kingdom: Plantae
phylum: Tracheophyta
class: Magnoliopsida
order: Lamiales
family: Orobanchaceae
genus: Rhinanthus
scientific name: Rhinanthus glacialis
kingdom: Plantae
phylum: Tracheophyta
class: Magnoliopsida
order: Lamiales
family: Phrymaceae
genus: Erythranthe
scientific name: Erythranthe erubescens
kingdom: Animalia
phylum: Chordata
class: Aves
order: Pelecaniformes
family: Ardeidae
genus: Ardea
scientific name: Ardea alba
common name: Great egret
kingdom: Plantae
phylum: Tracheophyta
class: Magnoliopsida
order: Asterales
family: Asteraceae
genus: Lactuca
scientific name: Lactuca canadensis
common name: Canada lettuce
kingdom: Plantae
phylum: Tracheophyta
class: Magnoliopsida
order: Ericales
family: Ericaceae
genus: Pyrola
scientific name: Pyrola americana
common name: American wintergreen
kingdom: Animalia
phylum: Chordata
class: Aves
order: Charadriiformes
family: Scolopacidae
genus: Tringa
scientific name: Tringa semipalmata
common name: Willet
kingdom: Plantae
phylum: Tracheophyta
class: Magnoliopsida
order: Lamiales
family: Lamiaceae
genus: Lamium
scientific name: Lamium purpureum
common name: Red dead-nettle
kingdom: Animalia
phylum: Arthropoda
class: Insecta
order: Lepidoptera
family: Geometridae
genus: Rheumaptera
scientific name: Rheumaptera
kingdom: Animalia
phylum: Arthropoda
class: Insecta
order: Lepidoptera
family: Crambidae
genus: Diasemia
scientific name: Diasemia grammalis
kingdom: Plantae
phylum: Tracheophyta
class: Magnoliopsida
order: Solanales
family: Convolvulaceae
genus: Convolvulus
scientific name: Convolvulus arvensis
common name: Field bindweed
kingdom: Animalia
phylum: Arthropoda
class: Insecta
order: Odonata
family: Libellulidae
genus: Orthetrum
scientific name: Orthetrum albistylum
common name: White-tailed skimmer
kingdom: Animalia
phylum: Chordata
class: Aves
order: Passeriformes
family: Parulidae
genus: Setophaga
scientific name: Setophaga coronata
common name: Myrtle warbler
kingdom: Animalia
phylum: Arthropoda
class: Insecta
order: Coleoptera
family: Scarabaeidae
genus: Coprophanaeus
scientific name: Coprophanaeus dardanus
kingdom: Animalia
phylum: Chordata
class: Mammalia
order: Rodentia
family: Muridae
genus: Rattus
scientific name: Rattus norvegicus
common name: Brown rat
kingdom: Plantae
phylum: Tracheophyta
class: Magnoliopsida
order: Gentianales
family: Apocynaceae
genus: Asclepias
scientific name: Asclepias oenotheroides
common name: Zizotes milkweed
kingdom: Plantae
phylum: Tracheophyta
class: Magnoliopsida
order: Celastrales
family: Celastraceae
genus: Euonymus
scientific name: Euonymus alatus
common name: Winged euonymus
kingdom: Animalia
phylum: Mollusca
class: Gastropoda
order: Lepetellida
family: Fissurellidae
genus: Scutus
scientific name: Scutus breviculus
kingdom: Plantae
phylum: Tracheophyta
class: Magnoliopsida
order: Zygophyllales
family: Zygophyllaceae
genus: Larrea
================
> _Exercise description_
Return the lines of the rows above exactly, starting at the first line of the rows and ending at the line that contains "family: Phrymaceae", with both of those lines included.

> _Answer for this exercise_
kingdom: Plantae
phylum: Tracheophyta
class: Magnoliopsida
order: Lamiales
family: Orobanchaceae
genus: Rhinanthus
scientific name: Rhinanthus glacialis
kingdom: Plantae
phylum: Tracheophyta
class: Magnoliopsida
order: Lamiales
family: Phrymaceae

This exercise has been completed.